----- SOURCE TEXT

8 Responses to “Making Mead”

  1. lizzil says:

    Adam & Ryan’s mead is very good and tasty! It’s better than anything you can buy in the liquor store.

  2. Tommy O says:

    I could use some of Adam and Ryan’s mead right now, to help frisky up the wife if you know what I mean…yeah boy, maybe some of the stairway alfalfa is in order, for some enjoyable, yet nasty, uncoordinated relations…

  3. Krzysztof Piech says:

    This shit sucks…but it’s better than Polish vodka! and I love it. :)

    Just kidding.
    Greetings from Poland!
    K&Co.

  4. Jonger says:

    I drank it before, it was awesome.
    Can I drink it again?
    :-)

  5. Adam says:

    Thanks for the comments, everyone. Tommy, of course that can be arranged. We’re always looking to enable a friend. Maybe we’ll help trigger Little D #2.

    Krzysztof, I see your English hasn’t suffered since returning to Poland. Thank you as well for the Polish Vodka. I haven’t even gone blind yet! I hope everything is going well overseas (wherever the hell Poland is anyway). Tell Kasha and Little A Hi, Nasdrovia and Pevo.

  6. Gma S. says:

    WOW, Adam……is there anything you can’t do????

    Your meads sound fantastic! Are you going into the business?

    Love, Gma S.

  7. zach the cuz says:

    Hey Dude, i do remember having a little tasty taste a year or two ago…and think i remember it being pretty good. The hobby sounds like fun man…bring back a bottle of the good stuff for me. Just make it a wedding gift! HA!
    I met with a guy here in town who brews his own beer…he’s making up a couple kegs for the wedding…i’m pretty pumped. He does a good job…makes me wanna brew somethin myself.
    Keep it up dude, peace
    z

  8. AJ says:

    I love good mead can’t way for the next batch!

----------

> _STUDY QUESTIONS_
1. Reproduce the mead comments word for word, starting with "Greetings from Poland!" and going on through "Nasdrovia and Pevo.".
2. Give the name of every commenter in the mead comments.
The material that comes after this has nothing to do with the work here.

----- RECORDS SUPPLIED

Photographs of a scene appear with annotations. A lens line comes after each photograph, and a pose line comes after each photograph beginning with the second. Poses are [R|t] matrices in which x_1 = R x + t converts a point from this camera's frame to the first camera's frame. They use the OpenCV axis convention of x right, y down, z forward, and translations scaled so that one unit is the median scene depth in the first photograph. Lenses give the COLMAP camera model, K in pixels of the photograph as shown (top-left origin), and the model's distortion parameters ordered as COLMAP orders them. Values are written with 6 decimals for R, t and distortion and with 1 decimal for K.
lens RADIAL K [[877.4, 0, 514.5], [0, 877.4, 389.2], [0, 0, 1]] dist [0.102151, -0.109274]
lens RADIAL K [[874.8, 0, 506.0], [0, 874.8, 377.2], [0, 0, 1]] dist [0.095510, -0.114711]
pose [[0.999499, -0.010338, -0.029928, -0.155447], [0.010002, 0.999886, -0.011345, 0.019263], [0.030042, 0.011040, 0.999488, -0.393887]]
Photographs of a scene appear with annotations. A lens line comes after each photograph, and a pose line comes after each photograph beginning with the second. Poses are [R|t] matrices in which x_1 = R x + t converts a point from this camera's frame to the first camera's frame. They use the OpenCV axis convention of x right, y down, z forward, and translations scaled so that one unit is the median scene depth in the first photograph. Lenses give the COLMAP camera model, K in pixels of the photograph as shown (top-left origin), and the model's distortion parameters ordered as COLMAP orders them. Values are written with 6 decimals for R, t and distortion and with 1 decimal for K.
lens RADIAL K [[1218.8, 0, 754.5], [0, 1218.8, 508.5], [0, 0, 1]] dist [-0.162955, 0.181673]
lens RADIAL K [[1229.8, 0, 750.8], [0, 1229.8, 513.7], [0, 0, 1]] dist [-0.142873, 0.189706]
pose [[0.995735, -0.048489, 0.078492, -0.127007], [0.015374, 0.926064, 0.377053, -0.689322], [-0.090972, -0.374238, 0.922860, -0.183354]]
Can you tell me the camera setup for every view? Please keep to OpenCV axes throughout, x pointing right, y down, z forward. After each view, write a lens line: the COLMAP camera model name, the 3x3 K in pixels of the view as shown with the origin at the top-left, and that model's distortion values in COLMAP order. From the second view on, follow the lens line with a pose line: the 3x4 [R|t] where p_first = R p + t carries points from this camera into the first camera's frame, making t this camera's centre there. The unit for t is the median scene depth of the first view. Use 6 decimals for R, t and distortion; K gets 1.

----------

> _SOLUTION SET_
1.
Greetings from Poland!
    K&Co.

  4. Jonger says:

    I drank it before, it was awesome.
    Can I drink it again?
    :-)

  5. Adam says:

    Thanks for the comments, everyone. Tommy, of course that can be arranged. We’re always looking to enable a friend. Maybe we’ll help trigger Little D #2.

    Krzysztof, I see your English hasn’t suffered since returning to Poland. Thank you as well for the Polish Vodka. I haven’t even gone blind yet! I hope everything is going well overseas (wherever the hell Poland is anyway). Tell Kasha and Little A Hi, Nasdrovia and Pevo.

2. lizzil, Tommy O, Krzysztof Piech, Jonger, Adam, Gma S., zach the cuz, AJ